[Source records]
◆ ◆ ◆
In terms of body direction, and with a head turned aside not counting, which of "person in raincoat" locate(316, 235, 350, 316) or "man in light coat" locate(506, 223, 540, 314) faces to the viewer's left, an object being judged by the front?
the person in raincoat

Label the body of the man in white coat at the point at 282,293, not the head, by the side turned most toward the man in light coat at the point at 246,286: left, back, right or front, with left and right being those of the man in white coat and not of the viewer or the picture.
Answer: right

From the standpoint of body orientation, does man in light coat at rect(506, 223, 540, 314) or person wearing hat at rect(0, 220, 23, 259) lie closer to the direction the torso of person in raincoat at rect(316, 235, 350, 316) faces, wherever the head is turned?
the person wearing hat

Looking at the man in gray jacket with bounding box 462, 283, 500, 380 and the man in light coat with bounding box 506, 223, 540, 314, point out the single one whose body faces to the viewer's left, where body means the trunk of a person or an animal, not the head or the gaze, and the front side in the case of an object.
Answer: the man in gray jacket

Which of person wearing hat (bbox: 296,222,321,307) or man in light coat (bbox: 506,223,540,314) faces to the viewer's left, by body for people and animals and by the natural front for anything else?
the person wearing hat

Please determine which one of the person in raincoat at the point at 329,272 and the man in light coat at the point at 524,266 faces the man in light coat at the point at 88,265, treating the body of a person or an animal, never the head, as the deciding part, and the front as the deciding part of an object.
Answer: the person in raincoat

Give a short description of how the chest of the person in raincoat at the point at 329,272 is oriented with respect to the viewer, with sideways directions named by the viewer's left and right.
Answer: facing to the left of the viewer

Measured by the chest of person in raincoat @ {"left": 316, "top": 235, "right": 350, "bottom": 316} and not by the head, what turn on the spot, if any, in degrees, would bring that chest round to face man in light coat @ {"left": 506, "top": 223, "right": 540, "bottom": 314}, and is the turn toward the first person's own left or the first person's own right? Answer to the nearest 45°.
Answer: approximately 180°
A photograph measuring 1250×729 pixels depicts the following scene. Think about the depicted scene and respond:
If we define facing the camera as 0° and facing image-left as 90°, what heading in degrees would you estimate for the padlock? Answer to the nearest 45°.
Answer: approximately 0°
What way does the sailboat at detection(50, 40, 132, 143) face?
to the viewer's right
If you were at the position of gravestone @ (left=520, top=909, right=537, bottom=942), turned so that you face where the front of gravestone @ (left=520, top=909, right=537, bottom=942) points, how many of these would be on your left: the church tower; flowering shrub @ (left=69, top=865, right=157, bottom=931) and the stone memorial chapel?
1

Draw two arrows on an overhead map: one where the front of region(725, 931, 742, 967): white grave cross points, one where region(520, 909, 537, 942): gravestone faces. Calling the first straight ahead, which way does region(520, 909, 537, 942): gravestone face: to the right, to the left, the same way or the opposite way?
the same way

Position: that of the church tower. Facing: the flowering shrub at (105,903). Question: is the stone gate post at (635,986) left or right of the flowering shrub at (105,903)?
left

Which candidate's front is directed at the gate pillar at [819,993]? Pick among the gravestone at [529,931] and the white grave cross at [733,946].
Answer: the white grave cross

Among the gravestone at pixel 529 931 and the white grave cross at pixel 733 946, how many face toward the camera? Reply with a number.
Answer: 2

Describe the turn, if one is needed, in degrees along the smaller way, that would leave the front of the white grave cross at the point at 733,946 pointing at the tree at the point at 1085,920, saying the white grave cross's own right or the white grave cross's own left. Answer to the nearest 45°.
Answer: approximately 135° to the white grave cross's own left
◆ ◆ ◆
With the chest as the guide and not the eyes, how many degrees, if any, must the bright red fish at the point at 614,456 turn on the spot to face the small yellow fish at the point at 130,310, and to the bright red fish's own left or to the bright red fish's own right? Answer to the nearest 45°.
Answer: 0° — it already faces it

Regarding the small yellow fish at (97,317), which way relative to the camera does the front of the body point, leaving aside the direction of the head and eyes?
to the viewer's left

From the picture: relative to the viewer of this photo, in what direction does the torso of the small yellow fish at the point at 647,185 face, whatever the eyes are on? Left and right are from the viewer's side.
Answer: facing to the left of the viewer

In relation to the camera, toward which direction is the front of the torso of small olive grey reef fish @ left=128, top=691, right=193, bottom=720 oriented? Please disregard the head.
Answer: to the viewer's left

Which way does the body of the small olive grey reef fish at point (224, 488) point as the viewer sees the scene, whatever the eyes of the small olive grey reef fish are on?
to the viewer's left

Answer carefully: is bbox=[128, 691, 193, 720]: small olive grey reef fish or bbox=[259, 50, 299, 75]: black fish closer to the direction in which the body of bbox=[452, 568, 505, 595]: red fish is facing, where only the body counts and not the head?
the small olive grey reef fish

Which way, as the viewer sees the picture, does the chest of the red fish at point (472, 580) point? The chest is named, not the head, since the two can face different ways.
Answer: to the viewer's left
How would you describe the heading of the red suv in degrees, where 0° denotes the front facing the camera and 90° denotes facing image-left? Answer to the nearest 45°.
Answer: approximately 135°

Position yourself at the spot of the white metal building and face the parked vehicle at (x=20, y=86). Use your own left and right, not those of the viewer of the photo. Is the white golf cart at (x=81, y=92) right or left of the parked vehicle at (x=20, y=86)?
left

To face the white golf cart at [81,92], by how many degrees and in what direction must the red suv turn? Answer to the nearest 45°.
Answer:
◆ ◆ ◆
Aim of the exercise – Pull out each line of the entries that contains the word "olive", and copy those lines without changes.

Result below –
In relation to the camera, toward which direction is the front of the torso of small olive grey reef fish @ left=128, top=691, right=193, bottom=720 oriented? Please disregard the head.
Which way does the body of the small olive grey reef fish at point (224, 488) point as the viewer sees the scene, whatever the eyes of the small olive grey reef fish are on?
Answer carefully: is bbox=[128, 691, 193, 720]: small olive grey reef fish or bbox=[259, 50, 299, 75]: black fish closer to the direction in which the body of bbox=[452, 568, 505, 595]: red fish is facing, where only the body counts and not the head?
the small olive grey reef fish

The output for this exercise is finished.